Markiza erklärte, Kovačič habe die Sendezeit missbraucht, um persönliche Meinungen zu äußern, was gegen medienethische Standards verstoße. Zensurvorwürfe wies der Sender als „unfair und unbegründet“ zurück. Der Fall Kovačič ist ein prominentes Beispiel für den Umgang von Politik und Wirtschaft mit Jour­na­lis­t*in­nen in der Slowakei.

Seit dem Amtsantritt der linksnationalen Regierungskoalition unter Premierminister Robert Fico im Herbst 2023 wird der Staat im Schnellverfahren umgebaut: Korruptions­bekämpfung wird erschwert, Ukrainehilfen eingestellt. Schon immer ist das Land gespalten zwischen prorussischen und antieuropäischen Kräften.

Verbannung „feindlicher“ Medien

Die Regierung unter Fico treibt diese Polarisierung weiter voran. Und sie strebt eine staatliche Kon­trolle der Medien an. Po­li­ti­ke­r*in­nen ignorieren Talkshoweinladungen und Fragen von unliebsamen Re­por­te­r*in­nen.

Eines der ersten Gesetze, das Fico nach seiner Wiederwahl umsetzen wollte, war die Verbannung „feindlicher“ Medien, darunter auch Markiza. Der Privatsender ist der größte und meist gesehene Sender des Landes. Vor allem seine politischen Sonntagsshows sind beliebt, auch die von Kovačič. Fico scheiterte mit seinem Gesetz. Aber es verdeutlicht seinen persönlichen Krieg gegen die Medien.

Mitte Mai wurde Premierminister Fico bei einem Attentat lebensbedrohlich verletzt; Po­li­ti­ke­r*in­nen fanden schnell einen Sündenbock für die aufgeheizte Stimmung im Land, die ein solches Attentat erst ermöglicht habe: die Medien. Mitglieder der Regierungskoalition bereiteten innerhalb weniger Tage ein Gesetz vor, das die „Medienrhetorik“ regulieren, also Presse und NGOs in die Schranken weisen soll. Die Zeitung Slovak Spectator berichtet, dass die „Kon­trolle des Onlineraums“ und ein Recht auf Gegendarstellung in den Entwürfen enthalten seien, ebenso hohe Geldstrafen bei Falschberichterstattung. Mehr ist nicht bekannt.
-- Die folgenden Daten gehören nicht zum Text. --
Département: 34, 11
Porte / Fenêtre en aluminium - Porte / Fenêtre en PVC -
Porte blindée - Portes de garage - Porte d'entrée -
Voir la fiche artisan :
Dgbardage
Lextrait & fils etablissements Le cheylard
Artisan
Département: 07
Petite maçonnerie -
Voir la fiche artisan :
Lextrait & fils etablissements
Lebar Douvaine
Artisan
Journalist durch Auftragsmord getötet

Kri­ti­ke­r*in­nen befürchten, dass die Regierung mit diesem Gesetz nicht den Hass in der Gesellschaft kontrollieren will, sondern die Medien selbst. Das sei naheliegend, weil der Ton der Regierung seit jeher sehr rau gegenüber Jour­na­lis­t*in­nen sei, meint Peter Hanak von der Onlinezeitung Aktuality. „Sie nennen uns Ratten und Prostituierte.“

„Heute herrscht Zensur“, sagte der Vorsitzende der Partei Progressive Slowakei, Michal Šimečka, der Zeitung Sme. Diese Zensur hat eine lange Geschichte. Schon 2008, in Ficos erster Amtszeit, ging er verschärft gegen Medien vor. 2017 verließen angesehene Jour­na­lis­t*in­nen den öffentlich-rechtlichen Sender RTVS, da Manager eingesetzt wurden, die vorher in den Ministerien saßen. Hanak ist einer, der ging. „Schon damals wurden etwa 60 Leute entlassen“, sagt er.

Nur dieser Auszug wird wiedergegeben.